Quoted passage:
--- START ---
Mushtaq Kak (Dogri/Kashmiri: मुश्ताक़ काक (Devanagari), مُشتاق کاک (Nastaleeq); b. 1961 in Jammu & Kashmir, India) is an Indian actor and director. Kak's parents are from Jammu & Kashmir,his father is a Kashmiri, of the Kak caste, while his mother is a Dogra.

Early life 
Earlier, he was associated with Shri Ram Centre, New Delhi as the artistic director. He has also received the best director award for Andha Yug, Malika, and Pratibimb. Of his plays, Maha Brahmin and Alladad were adjudged best plays for the years 1999 and 2000, respectively. His production "Andorra" with Kartik Chaudhry as Pyder was a big hit. He Directed more than 100 plays all from different writers. Few of them are short stories by Saadat Hasan Mantos, Anton Chekhov's Cheery ka bagicha, Vijay Tendulkar's ghansi ram kotwal, Krishan Chander's Gadhe Ke Wapsi, Sharad Joshi's alladad, Vasant Kanetkar's Kasturi Mrig, Moti Lal Kemmo's Nagar Udaas, Federico Garcia's The Blood Wedding.
--- END ---
Questions:
1: Based on the passage on Mushtaq Kak, does each statement agree with it? Answer yes or no for each, and quote the passage's deciding words exactly.
(a) Kak's mother is a Dogra.
(b) Maha Brahmin was adjudged best play for the year 2000.
(c) Kak served as artistic director at Shri Ram Centre, New Delhi.
2: Reproduce the part of the passage on Mushtaq Kak starting at "Mushtaq Kak (Dogri/Kashmiri: मुश्ताक़" and ending at "is a Dogra.", word for word.

Provided records:
--- START ---
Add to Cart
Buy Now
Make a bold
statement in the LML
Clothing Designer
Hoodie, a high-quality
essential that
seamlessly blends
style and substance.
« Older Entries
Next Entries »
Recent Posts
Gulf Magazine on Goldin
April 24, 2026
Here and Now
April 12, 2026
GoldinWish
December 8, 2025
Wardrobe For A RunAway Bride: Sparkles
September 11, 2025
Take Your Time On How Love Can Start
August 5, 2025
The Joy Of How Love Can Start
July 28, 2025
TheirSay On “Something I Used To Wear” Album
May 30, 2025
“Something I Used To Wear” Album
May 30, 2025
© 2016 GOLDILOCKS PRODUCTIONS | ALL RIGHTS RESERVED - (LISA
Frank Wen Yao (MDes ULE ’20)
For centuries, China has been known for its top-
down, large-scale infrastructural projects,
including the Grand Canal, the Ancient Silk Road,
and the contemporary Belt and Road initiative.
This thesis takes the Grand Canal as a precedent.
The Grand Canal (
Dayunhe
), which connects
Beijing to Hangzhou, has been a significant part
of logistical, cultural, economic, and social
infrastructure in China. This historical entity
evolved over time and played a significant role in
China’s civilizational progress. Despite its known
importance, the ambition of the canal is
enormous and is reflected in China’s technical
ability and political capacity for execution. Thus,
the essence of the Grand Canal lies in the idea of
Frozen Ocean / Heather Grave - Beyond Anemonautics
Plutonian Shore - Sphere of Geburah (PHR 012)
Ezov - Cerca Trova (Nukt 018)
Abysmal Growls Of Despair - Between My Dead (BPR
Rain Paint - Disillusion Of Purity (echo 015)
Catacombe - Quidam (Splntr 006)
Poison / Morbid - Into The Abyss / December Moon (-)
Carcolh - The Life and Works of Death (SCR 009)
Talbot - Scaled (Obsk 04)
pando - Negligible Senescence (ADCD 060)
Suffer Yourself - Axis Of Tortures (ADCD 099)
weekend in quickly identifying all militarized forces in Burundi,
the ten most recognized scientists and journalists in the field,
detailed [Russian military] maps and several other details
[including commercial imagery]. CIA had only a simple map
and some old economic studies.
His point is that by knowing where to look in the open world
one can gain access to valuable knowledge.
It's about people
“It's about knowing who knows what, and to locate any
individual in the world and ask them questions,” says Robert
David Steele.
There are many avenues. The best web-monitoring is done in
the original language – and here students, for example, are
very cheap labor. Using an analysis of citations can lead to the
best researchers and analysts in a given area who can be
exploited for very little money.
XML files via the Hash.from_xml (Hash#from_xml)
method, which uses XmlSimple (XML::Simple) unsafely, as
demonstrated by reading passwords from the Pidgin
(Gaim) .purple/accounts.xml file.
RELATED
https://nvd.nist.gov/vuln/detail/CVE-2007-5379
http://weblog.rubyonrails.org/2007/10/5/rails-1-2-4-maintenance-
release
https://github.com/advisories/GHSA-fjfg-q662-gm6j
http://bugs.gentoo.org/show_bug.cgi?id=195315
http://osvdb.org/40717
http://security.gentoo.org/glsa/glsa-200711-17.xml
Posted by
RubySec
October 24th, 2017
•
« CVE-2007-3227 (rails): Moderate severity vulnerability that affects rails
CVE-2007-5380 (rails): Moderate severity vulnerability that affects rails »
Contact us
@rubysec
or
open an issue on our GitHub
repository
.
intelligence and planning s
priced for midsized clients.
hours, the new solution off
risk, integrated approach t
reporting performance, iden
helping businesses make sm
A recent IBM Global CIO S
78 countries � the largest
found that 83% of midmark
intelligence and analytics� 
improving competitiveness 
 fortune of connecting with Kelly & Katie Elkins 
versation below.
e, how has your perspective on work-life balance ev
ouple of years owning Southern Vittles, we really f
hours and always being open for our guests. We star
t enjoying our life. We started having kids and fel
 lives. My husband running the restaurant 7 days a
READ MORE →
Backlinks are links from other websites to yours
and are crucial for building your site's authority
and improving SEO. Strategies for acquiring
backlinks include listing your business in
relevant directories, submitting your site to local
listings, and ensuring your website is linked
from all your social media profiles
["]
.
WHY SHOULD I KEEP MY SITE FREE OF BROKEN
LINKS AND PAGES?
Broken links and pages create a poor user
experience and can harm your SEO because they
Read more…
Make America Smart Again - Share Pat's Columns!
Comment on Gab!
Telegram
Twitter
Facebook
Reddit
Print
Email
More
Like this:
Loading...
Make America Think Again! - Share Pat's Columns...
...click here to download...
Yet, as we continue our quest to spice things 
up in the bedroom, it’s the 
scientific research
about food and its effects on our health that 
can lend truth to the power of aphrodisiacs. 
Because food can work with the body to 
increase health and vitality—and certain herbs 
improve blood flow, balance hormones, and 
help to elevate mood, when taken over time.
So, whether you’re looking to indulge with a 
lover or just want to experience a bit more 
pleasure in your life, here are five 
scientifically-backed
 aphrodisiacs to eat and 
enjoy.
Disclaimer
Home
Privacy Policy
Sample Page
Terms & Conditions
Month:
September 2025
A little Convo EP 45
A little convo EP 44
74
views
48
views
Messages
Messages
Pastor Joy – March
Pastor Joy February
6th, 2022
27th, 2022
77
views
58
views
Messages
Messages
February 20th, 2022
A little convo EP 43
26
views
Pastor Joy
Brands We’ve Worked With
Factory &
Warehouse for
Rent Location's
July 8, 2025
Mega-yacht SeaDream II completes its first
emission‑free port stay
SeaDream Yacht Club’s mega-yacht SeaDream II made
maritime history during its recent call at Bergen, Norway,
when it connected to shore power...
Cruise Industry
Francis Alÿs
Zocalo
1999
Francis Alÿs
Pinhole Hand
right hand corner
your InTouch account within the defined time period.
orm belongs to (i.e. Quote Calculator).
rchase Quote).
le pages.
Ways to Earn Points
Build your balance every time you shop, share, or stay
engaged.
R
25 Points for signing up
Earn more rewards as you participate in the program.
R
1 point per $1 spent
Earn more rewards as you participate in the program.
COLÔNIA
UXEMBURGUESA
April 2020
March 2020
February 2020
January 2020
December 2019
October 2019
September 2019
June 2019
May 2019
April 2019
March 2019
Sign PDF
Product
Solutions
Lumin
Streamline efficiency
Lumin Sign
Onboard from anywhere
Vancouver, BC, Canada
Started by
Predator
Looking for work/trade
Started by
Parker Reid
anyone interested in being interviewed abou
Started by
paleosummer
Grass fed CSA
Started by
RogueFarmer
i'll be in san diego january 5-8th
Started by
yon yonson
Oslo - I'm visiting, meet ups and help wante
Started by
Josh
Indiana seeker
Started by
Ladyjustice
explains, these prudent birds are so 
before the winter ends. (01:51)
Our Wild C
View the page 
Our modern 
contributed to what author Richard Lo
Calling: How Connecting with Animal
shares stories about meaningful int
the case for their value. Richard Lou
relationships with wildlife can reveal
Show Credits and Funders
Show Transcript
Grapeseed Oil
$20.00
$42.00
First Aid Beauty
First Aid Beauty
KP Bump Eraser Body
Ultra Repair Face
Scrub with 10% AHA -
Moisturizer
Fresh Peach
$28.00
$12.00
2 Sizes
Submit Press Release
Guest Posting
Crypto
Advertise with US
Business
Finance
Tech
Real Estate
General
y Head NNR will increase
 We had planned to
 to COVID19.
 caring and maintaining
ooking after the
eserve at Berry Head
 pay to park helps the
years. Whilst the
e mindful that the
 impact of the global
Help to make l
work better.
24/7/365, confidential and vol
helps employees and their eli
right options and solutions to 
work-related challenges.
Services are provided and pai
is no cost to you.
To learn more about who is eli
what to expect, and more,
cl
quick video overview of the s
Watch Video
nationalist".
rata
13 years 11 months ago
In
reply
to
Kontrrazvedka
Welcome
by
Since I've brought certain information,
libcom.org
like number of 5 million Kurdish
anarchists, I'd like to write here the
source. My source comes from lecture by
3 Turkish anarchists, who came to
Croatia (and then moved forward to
--- END ---
Outputs by task:
1:
(a) Yes: "while his mother is a Dogra."
(b) No: "Maha Brahmin and Alladad were adjudged best plays for the years 1999 and 2000, respectively."
(c) Yes: "he was associated with Shri Ram Centre, New Delhi as the artistic director."

2:
Mushtaq Kak (Dogri/Kashmiri: मुश्ताक़ काक (Devanagari), مُشتاق کاک (Nastaleeq); b. 1961 in Jammu & Kashmir, India) is an Indian actor and director. Kak's parents are from Jammu & Kashmir,his father is a Kashmiri, of the Kak caste, while his mother is a Dogra.